First-time home buyers have it tough. The supply of homes for sale is tight, and lenders are tightfisted.

THE TURNING-POINT CHECKLIST

12 months in advance 
Make sure the time is right. Use Trulia.com’s rent or buy calculator to see if you’d really come out ahead, based on loan rates, taxes, and where rents and prices are headed in your area.

Clean up your act. Devote this year to saving money and paying down debt. You’ll need at least 3.5% down for an FHA loan, or 10% to 20% for a conventional mortgage. Lenders also like to see job stability, so settle in for now.

Learn what you like. When a home catches your eye — a listing, say, or a photo — pin it to a board on Pinterest. Or try Swipe, a new app from the site Doorsteps, which lets you browse listing photos and mark them pass or save.

Six months out 
Look better to lenders. To boost your credit score, order your free credit reports atannualcreditreport.com and fix any mistakes. Pay bills on time, chip away at credit card balances, avoid new debt, and don’t close any accounts or apply for new credit. The average credit score for approved mortgage applicants is 755.

Figure out what you can buy. Use an online calculator like the one at Zillow.com to estimate how much house you can afford based on your income, savings, and debts.

Forecast future bills. With an idea of how big a house you can buy, you can do a more detailed budget. Scan listings for property taxes on homes you like. Get a homeowners insurance quote at Insweb.com. Call local utility companies for the typical bills. And tack on 1% of the home’s value for yearly maintenance.

Three months out 
Pick your loan. Fixed mortgage rates, now 4.4%, may edge up to 5% this year, forecasts HSH.com. If you are confident this is a starter home, you can save with a 7/1 adjustable-rate loan, now 3.5%. The risk: You end up staying longer than seven years and rates rise sharply. Most — 92% of mortgage borrowers — opt for fixed-rate loans.
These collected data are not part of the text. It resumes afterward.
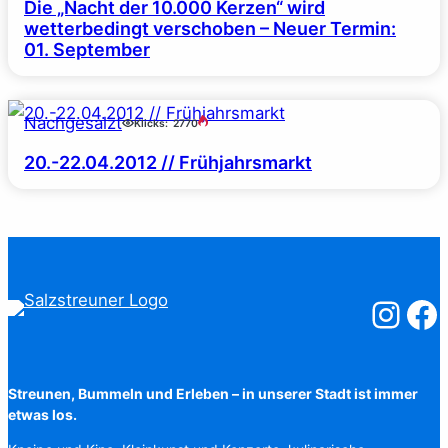
Die „Nacht der 10.000 Kerzen“ wird
wetterbedingt verschoben – Neuer Termin:
01. September
Nachgesalzt
Klicks:
2770
20.-22.04.2012 // Frühjahrsmarkt
Salzstreuner
Salzst
Streunen, Bummeln und Erleben – in unserer Stadt ist immer
etwas los.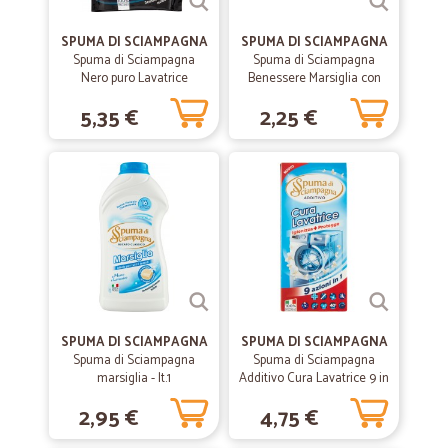
—
Estella M.
04/05/2023
SPUMA DI SCIAMPAGNA
SPUMA DI SCIAMPAGNA
Spuma di Sciampagna
Spuma di Sciampagna
Nero puro Lavatrice
Benessere Marsiglia con
Igienizzante Ecoricarica
Antibatterico Naturale 125
—
Francesca S.
08/10/2020
5,35 €
2,25 €
1305 mll
g
Ottimo sedano rapa e consegna…
Ottimo sedano rapa e consegna refrigerata e puntuale
—
Carmen R.
02/01/2020
Velocità nelle consegne
Velocità nelle consegne
SPUMA DI SCIAMPAGNA
SPUMA DI SCIAMPAGNA
—
Giuliana T.
12/05/2019
Spuma di Sciampagna
Spuma di Sciampagna
Ottimo
marsiglia - lt.1
Additivo Cura Lavatrice 9 in
1 250 ml
Ottimo Prodotto: soddisfatta di tutto. Lo ricomprerò
2,95 €
4,75 €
Prove you’re a serious shopper. Based on your income and credit, a bank will give you a mortgage pre-approval.

Even better in a hot market: Pay a few hundred to go through underwriting upfront.
Find a guide. Look for a realtor who has worked in the neighborhood where you hope to live. And in a tight market like today’s, ask candidates what their strategies are for unearthing listings and handling potential bidding wars.